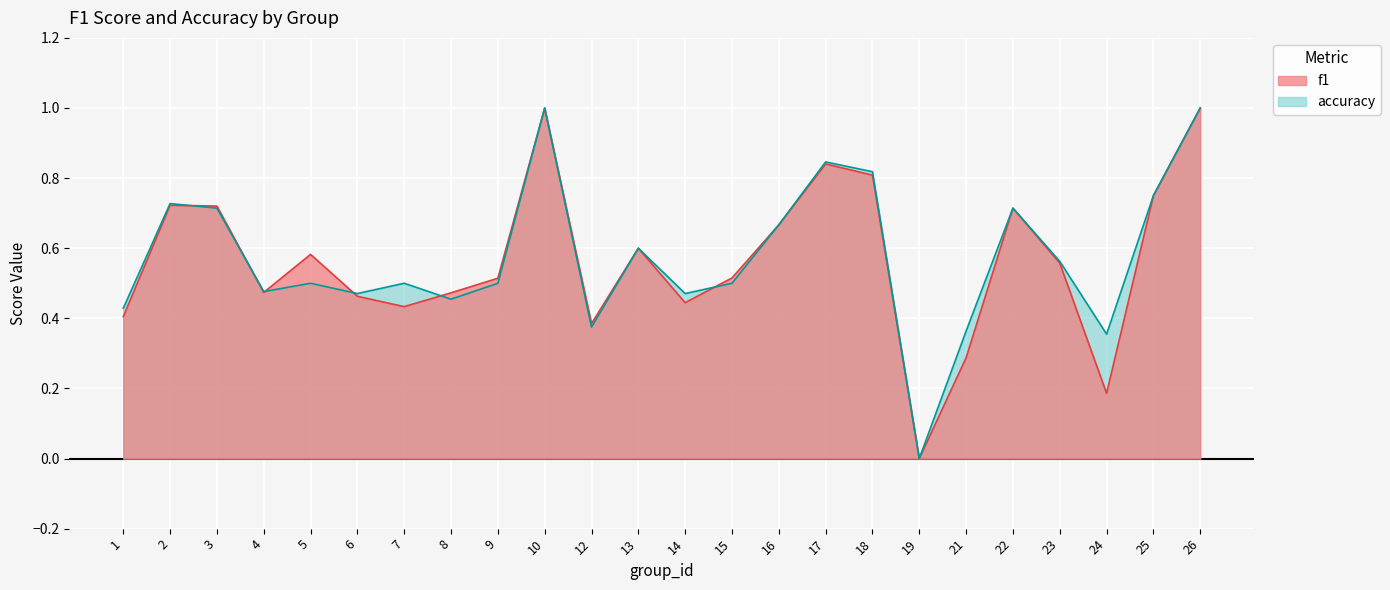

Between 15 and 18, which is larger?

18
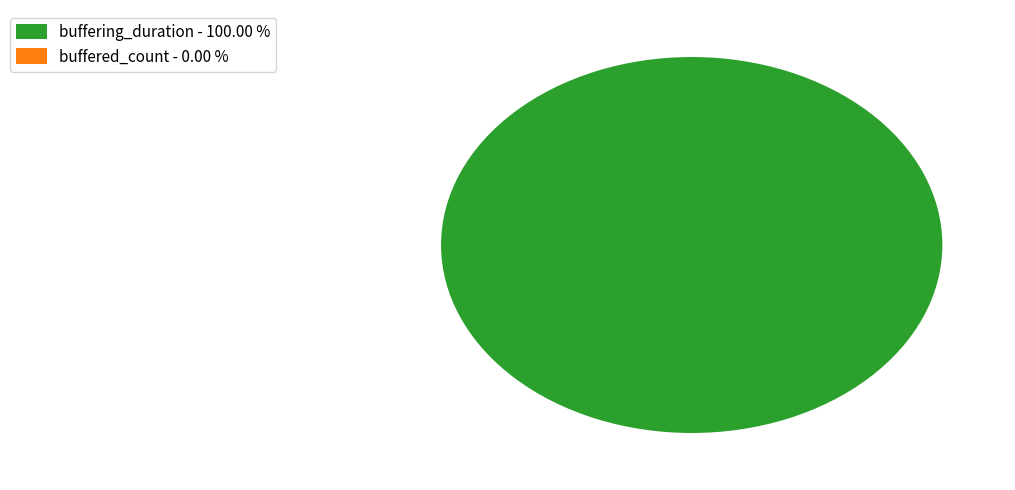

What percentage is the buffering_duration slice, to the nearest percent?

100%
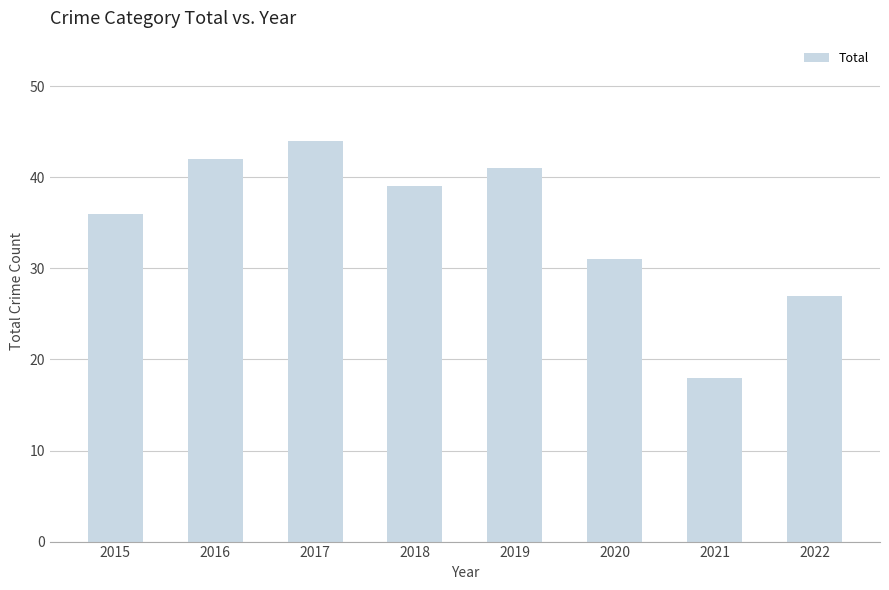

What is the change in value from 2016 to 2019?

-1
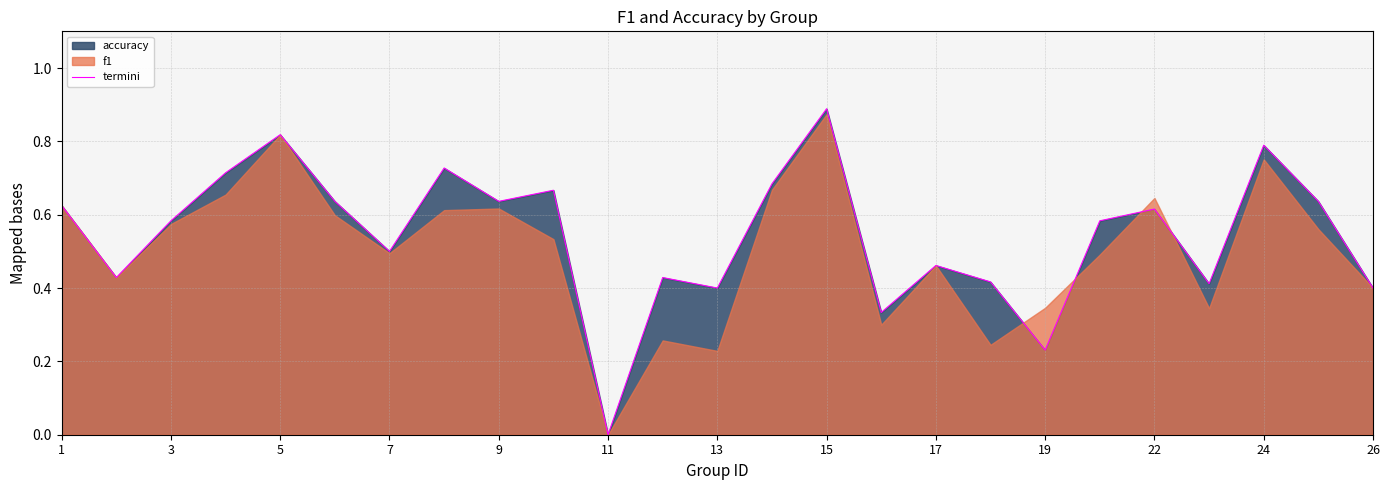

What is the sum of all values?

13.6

============

» **Arbeitsauftrag**: Gib den Abschnitt von der Zeile mit „What is the change“ bis zum Ende der Einträge unverändert wieder, beide Enden eingeschlossen. Lass die Bilder in der Ausgabe weg.

» **Erledigte Aufgabe**:
What is the change in value from 2016 to 2019?

-1

What is the sum of all values?

13.6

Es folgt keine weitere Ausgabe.